What is expected: Exactly and only the lines from the one containing "666 728 9430" through the close of the entries below are to be set down.
***** Available records *****
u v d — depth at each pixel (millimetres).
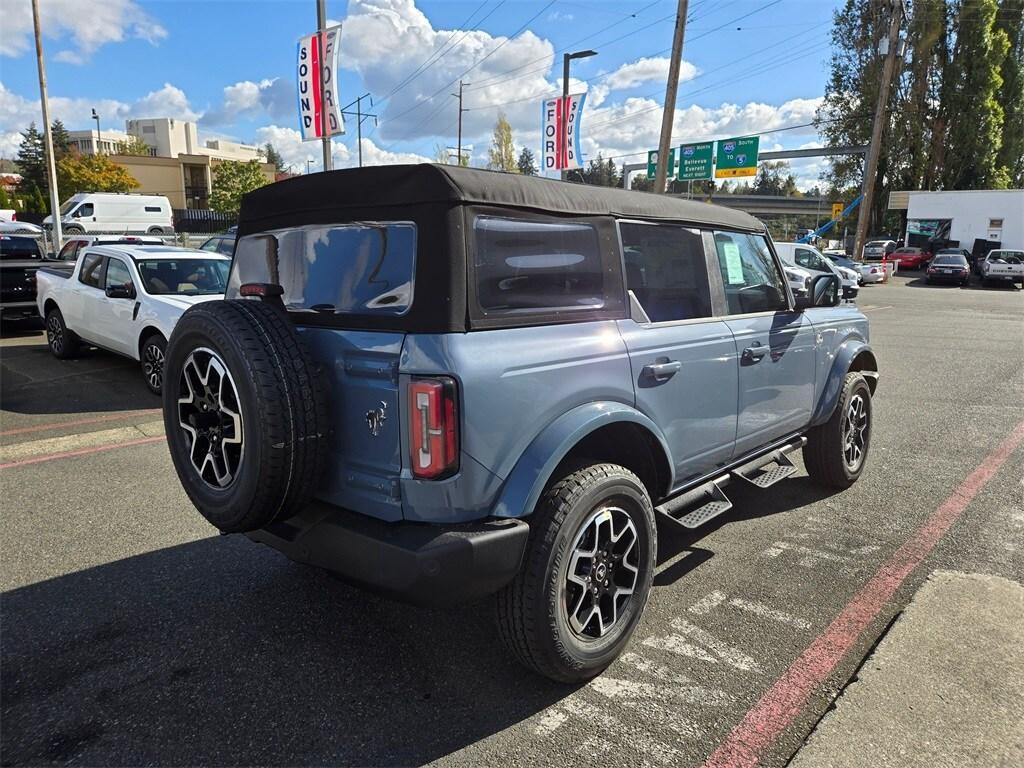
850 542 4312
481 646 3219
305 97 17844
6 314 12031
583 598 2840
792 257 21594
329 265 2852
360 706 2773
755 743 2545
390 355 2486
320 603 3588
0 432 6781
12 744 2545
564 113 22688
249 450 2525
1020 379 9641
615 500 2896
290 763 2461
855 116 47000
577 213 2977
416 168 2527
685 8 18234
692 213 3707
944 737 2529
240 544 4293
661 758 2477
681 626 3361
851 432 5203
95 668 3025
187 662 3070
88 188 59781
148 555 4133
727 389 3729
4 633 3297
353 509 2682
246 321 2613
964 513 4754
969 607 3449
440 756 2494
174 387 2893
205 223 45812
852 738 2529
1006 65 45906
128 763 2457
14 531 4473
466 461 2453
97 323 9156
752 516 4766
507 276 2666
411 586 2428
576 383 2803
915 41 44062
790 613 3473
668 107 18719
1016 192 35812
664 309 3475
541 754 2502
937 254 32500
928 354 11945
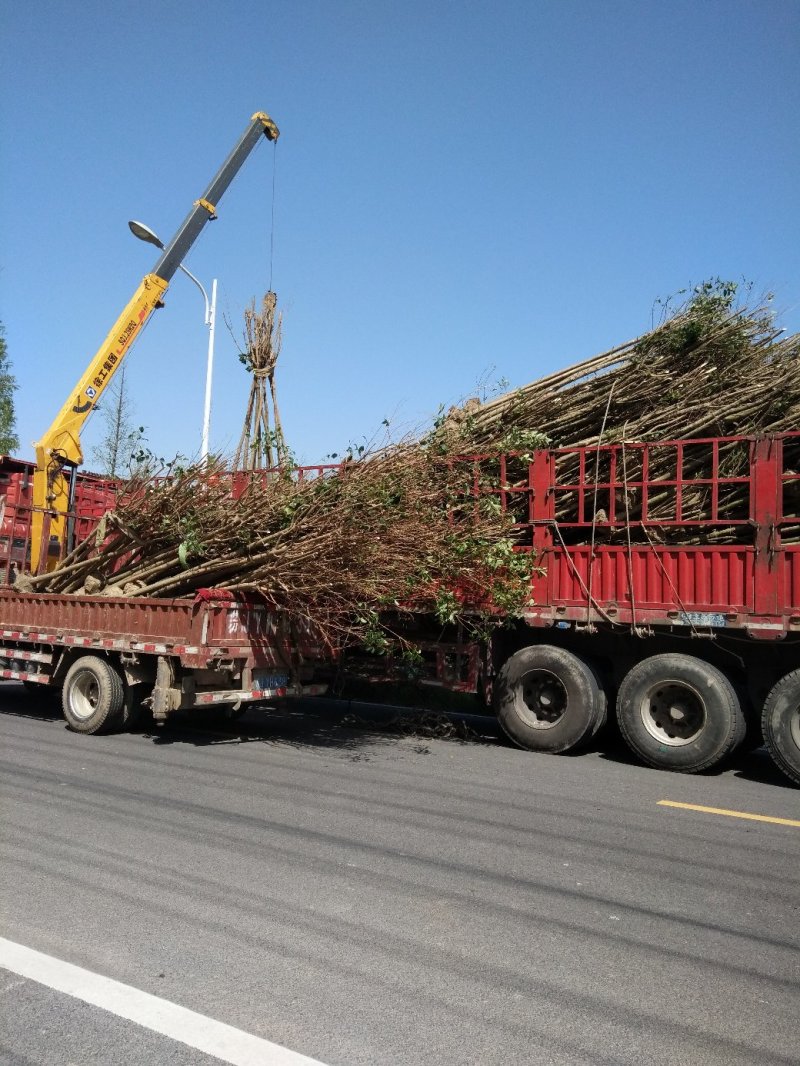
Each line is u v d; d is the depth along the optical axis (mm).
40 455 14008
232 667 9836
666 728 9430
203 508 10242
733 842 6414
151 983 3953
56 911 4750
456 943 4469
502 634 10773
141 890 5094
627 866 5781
*****
Answer section:
666 728 9430
203 508 10242
733 842 6414
151 983 3953
56 911 4750
456 943 4469
502 634 10773
141 890 5094
627 866 5781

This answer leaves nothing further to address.